Ein gut besuchtes Panel war dem investigativen Journalismus gewidmet. Offensichtlich keine Domäne des Radios, denn neben Adrian Feuerbacher vom NDR hatten die Veranstalter einen Printkollegen, den stellvertretenden Chefredakteur des Guardian, Paul Johnson, auf die Bühne gebeten. Er schilderte nachmals in allen Einzelheiten die Details rund um die spektakuläre Veröffentlichung der Snowden-Unterlagen. Der Whistleblower, der derzeit im Asyl in Russland lebt, sei nur einer von rund 800.000 Geheimnisträgern der USA, die ebenfalls Zugang zu den hochbrisanten Geheimdokumenten gehabt hätten. Edward Snowdens Enthüllungen gaben erstmals Einblicke in das Ausmaß der weltweiten Überwachungs- und Spionagepraktiken von Geheimdiensten. In einem Einspieler mit dramatischer Hintergrundmusik wurde nochmals die vom britischen Geheimdienst erzwungene Zerstörung der Festplatten mit den Snowden-Dokumenten gezeigt. Die Britische Regierung warf den Zeitungsverantwortlichen Gefährdung von Menschenleben und der nationalen Sicherheit vor. Johnson verriet den Radiodelegierten, dass die Zeitung in diesem Zusammenhang kurz vor der erzwungenen Schließung stand und dass er um die Pressefreiheit in Großbritannien sehr besorgt sei. Die Veröffentlichung der geheimen Dokumente von Edward Snowden war laut Johnson die größte Herausforderung und schwierigste Geschichte, der sich die Zeitung je stellen musste.
Adrian Feuerbacher, Leiter Politik und Aktuelles beim NDR, stellte das Projekt „Geheimer Krieg“ vor, das gemeinsam mit der Süddeutschen Zeitung realisiert wurde. Eine solche Zusammenarbeit zwischen Print und öffentlich-rechtlichem Radio kannte man in den anderen Ländern nicht.
Große Aufmerksamkeit, gepaart mit Besorgnis vor einer neuen Bedrohung des Radios, löste ein Panel aus, das sich mit dem vernetzten Auto der Zukunft beschäftigte: „Radio in Car.

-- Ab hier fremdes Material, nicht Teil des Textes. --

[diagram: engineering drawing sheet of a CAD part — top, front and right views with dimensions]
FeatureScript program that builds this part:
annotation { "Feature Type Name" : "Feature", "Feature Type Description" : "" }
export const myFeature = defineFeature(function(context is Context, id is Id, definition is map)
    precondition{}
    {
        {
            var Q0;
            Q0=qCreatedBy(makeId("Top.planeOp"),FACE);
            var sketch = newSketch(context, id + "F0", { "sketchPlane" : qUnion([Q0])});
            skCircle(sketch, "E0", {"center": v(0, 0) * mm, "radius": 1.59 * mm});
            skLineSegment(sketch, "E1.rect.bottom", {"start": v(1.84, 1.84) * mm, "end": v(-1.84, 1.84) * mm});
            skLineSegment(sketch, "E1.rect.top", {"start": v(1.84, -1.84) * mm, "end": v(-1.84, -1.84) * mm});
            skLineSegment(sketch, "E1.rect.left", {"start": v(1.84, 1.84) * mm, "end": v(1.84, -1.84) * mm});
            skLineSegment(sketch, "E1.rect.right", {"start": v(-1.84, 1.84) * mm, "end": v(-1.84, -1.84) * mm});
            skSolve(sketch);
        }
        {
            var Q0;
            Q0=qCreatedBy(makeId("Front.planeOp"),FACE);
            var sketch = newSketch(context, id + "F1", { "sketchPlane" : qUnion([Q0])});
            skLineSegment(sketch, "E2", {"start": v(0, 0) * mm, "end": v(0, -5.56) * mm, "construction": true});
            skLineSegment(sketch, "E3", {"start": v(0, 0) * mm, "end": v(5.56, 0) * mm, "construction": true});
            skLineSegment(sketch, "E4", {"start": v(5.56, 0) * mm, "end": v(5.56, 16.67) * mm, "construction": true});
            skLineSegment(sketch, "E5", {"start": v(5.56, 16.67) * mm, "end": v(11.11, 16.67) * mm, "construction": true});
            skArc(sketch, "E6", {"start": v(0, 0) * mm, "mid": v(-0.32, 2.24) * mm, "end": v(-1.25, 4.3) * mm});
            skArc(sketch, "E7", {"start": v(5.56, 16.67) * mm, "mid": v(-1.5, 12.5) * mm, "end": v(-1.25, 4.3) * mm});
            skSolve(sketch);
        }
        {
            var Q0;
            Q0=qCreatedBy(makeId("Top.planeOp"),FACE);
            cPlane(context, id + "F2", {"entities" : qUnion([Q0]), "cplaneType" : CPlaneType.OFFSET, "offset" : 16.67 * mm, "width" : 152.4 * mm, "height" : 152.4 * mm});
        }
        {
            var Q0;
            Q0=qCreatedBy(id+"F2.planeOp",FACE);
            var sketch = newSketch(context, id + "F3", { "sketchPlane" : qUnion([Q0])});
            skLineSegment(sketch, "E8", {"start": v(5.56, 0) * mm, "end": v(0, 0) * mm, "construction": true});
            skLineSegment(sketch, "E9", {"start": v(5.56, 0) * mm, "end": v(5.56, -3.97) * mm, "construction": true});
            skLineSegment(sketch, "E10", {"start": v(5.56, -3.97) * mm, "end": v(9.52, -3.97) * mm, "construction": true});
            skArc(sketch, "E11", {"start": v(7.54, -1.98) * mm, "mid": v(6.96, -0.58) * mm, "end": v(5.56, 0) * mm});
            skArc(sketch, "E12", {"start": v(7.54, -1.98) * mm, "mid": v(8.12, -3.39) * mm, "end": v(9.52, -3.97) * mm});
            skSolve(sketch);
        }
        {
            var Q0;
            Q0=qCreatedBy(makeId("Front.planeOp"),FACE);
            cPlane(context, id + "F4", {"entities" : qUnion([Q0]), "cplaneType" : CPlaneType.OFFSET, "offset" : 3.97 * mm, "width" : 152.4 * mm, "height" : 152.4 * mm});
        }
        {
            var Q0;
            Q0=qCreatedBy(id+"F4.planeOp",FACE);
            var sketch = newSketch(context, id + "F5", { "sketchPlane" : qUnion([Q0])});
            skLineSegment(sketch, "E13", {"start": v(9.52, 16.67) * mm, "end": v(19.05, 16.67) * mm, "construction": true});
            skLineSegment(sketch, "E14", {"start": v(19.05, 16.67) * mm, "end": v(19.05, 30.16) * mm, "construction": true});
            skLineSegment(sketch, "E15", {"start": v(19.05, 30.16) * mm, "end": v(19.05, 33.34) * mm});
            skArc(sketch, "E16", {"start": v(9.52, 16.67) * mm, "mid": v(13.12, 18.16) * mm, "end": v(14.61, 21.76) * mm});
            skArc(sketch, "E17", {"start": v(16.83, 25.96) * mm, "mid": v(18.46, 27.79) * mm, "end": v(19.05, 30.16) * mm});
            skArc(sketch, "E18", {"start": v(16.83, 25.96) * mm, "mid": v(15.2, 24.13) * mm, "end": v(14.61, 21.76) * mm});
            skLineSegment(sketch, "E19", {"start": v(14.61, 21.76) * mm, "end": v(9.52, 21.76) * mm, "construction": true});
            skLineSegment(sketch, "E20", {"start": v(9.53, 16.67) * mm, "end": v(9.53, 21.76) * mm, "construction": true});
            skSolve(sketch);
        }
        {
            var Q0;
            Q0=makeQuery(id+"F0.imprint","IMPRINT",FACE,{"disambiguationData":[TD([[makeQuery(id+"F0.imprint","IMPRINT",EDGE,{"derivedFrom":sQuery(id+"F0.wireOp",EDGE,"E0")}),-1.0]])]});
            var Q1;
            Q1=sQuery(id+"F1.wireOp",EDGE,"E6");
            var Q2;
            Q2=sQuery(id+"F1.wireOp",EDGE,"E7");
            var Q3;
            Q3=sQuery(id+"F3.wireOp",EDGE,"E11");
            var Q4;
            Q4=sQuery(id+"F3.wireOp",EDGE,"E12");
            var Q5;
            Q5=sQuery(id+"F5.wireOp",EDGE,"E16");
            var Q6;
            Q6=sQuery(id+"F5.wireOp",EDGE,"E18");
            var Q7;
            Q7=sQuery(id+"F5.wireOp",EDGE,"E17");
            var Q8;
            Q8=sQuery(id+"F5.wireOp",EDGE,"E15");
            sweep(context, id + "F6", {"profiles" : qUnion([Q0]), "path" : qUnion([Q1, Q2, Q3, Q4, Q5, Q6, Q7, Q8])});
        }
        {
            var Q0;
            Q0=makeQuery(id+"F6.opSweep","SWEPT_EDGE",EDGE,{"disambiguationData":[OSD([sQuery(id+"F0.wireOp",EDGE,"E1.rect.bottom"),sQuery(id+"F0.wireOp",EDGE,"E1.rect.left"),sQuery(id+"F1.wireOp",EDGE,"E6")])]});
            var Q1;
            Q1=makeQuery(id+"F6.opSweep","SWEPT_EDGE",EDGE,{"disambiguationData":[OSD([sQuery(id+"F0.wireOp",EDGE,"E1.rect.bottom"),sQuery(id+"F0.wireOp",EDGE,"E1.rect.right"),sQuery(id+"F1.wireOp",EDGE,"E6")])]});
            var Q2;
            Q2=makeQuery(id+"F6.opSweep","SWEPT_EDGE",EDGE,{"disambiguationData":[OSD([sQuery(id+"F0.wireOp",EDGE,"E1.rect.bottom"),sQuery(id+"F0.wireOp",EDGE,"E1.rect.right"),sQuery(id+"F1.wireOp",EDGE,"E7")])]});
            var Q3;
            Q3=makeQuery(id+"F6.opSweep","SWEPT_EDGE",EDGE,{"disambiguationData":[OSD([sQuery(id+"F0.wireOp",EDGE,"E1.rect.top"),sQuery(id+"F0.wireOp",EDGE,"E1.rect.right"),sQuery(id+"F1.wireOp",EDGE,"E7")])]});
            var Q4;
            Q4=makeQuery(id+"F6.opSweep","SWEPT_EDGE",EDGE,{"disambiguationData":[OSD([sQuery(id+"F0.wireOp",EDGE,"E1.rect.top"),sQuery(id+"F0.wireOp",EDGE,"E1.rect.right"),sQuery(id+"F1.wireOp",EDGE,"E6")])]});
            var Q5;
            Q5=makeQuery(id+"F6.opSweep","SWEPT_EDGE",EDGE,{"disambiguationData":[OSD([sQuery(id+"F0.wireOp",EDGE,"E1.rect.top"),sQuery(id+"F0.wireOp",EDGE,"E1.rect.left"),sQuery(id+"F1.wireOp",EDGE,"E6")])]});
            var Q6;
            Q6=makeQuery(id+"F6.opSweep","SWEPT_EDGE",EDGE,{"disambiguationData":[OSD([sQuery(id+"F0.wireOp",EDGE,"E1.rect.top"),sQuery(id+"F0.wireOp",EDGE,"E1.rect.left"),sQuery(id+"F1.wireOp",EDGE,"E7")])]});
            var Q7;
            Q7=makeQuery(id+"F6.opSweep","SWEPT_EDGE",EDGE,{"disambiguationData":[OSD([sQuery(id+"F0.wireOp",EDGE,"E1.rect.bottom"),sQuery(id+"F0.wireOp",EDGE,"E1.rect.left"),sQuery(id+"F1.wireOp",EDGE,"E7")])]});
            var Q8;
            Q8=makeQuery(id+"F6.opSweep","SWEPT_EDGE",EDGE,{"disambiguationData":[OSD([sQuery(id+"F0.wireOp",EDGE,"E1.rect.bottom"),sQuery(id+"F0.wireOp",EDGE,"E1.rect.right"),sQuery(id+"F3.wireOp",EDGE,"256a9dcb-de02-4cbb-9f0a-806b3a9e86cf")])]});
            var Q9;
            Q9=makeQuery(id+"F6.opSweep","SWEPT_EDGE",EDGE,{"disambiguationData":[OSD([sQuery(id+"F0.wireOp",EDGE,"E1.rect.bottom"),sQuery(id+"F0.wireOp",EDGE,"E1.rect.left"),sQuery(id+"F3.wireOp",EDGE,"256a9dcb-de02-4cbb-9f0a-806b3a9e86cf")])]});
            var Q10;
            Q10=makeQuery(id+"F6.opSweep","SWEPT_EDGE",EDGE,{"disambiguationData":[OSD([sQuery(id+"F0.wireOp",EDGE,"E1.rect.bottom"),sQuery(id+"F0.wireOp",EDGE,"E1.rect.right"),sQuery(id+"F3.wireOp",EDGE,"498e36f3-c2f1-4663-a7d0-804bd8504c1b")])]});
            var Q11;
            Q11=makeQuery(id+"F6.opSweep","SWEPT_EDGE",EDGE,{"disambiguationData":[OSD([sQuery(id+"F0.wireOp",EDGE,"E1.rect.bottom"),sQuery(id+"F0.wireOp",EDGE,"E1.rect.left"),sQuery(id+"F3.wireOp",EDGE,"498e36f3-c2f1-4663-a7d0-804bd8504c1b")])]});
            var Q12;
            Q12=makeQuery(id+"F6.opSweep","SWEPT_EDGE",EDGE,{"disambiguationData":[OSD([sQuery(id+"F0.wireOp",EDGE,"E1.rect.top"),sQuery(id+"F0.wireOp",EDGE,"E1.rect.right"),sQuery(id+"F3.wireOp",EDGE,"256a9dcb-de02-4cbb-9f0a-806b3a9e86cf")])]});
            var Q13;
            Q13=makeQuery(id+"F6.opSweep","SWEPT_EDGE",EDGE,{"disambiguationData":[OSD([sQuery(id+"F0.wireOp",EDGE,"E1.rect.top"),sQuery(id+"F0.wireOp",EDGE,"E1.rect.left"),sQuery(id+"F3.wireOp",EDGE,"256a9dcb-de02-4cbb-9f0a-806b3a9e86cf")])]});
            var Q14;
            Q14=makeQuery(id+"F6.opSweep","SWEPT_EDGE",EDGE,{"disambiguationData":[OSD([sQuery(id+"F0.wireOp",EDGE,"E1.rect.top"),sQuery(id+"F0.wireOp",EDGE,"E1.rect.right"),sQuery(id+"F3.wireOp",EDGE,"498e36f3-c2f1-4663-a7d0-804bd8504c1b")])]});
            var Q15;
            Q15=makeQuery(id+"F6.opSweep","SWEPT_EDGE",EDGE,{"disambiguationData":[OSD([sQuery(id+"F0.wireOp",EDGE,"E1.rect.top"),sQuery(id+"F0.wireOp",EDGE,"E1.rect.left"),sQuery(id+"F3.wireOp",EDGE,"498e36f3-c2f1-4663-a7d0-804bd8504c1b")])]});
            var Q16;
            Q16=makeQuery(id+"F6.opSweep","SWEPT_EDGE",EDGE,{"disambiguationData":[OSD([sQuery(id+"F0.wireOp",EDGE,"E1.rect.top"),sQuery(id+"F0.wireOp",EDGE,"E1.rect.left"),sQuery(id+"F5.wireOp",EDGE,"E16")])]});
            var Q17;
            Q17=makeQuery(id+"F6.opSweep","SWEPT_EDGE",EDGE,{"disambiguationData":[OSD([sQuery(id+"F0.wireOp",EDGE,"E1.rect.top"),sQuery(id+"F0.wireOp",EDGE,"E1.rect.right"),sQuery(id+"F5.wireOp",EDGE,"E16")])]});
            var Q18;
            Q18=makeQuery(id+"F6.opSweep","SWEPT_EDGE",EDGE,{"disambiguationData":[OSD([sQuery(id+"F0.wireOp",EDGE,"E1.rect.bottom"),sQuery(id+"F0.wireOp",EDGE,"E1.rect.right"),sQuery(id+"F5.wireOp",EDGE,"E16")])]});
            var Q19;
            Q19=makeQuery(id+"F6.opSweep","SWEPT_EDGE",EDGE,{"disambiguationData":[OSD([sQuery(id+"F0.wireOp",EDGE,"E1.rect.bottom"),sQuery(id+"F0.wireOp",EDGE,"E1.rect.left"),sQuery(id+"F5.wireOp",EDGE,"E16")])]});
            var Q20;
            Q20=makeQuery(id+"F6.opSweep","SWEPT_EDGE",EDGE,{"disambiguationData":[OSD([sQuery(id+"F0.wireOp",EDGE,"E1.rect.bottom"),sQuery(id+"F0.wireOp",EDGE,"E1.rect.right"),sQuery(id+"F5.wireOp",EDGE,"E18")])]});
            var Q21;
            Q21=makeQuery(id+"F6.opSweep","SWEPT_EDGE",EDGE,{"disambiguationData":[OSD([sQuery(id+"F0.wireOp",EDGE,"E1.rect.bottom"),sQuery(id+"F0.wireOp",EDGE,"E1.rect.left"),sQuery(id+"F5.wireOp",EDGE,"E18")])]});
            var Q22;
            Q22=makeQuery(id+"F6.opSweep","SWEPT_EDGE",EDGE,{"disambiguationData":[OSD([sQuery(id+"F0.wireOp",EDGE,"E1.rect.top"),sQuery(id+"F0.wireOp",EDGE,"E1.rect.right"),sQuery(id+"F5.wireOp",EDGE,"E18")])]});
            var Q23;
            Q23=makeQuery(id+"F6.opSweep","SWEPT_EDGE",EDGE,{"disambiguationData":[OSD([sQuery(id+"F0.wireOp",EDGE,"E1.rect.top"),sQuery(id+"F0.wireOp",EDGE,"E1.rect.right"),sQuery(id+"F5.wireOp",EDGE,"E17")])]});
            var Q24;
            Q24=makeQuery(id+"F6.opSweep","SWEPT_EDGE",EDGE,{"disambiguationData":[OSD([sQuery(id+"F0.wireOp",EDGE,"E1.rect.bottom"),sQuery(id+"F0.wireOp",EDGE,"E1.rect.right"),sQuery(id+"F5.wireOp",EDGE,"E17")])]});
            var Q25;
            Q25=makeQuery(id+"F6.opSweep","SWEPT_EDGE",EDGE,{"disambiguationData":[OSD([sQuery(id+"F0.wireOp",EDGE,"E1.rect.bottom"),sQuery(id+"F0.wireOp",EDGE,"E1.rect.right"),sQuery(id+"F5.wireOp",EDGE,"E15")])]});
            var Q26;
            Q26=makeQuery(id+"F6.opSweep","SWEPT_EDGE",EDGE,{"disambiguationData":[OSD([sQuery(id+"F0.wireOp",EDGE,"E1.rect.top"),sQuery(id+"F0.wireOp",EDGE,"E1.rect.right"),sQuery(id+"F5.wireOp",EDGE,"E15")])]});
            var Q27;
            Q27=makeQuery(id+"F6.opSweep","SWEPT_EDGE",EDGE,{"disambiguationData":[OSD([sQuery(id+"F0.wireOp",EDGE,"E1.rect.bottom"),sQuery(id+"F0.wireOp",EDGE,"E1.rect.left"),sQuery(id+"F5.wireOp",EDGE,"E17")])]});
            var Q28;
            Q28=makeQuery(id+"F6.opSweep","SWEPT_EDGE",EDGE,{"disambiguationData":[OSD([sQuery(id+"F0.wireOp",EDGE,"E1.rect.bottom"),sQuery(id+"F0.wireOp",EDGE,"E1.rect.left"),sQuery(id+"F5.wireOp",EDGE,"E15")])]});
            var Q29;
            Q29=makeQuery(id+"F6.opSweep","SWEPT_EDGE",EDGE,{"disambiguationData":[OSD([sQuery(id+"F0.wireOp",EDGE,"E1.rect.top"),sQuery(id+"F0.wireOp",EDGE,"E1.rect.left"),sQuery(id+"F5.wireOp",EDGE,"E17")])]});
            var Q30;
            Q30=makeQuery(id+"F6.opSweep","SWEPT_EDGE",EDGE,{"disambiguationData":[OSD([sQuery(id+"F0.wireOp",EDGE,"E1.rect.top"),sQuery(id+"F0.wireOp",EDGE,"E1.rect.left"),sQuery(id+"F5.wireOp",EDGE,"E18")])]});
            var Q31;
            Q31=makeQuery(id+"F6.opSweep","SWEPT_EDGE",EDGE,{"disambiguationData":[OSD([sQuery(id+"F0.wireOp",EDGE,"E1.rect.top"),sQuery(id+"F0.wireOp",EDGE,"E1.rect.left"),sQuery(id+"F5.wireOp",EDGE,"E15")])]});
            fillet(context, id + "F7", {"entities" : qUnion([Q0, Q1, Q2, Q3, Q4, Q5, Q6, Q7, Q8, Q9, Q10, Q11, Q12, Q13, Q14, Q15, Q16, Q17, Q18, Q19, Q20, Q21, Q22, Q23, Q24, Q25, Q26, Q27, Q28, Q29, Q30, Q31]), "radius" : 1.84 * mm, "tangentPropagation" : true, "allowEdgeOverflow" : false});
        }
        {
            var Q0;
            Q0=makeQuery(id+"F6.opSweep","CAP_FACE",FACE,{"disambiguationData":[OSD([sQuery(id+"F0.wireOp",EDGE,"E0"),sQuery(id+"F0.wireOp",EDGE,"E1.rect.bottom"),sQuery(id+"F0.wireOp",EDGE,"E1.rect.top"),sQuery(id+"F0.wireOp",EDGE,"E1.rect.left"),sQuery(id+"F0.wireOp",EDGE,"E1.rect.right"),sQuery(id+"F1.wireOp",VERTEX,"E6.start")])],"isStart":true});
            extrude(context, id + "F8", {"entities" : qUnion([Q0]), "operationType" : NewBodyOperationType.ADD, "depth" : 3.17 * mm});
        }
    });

Under attack?“ Der amerikanische Radioberater Fred Jakobs rüttelte an den Ängsten der Radiogemeinde, dass das „Connected Car“, eine große Gefahr für die bisherige Vorherrschaft des Radios bedeute. Das Auto wird zum Smartphone. Wenn man bedenkt, dass beispielsweise in Großbritannien zwanzig Prozent des Radiohörens im Auto stattfindet, kann man die Ängste der Radiomacher verstehen: Es droht der Verlust der letzten beherrschenden Domain des Radios. Die Ratschläge Jacobs: Enge Zusammenarbeit mit der Autoindustrie und rechtzeitige Entwicklung einer Gegenstrategie.
Viel beachtet war auch der Auftritt von Radiolegende Tony Blackburn, einst Moderator beim Piratensender Radio Caroline und erster Moderator des legendären Vorgängers aller Popwellen, BBC Radio One. Der 71 Jährige kann vom Radio nicht lassen und moderiert noch heute sechs Sendungen die Woche, vorwiegend bei der BBC. Blackburn appellierte an die anwesenden Programmchefs, Moderatoren wieder mehr Freiheiten zu lassen. Drei oder zehn Titel am Stück könnten auch moderne Streamingdienste wie Pandora oder Spotify spielen. Das einzige, was Radio in Zukunft von solchen technisch ausgeklügelten Musikkanälen unterscheide, sei die persönliche Ansprache der Hörer.
Zum Gelingen der Konferenz trugen auch die irischen Radiosender bei. Zwei Gläserne Studios waren im Kongresszentrum aufgebaut, aus denen die Sender abwechselnd über die Konferenz berichteten. Vor dem CCD stand eine Heerschar von Sendertrucks, Übertragungswagen und Promotionautos.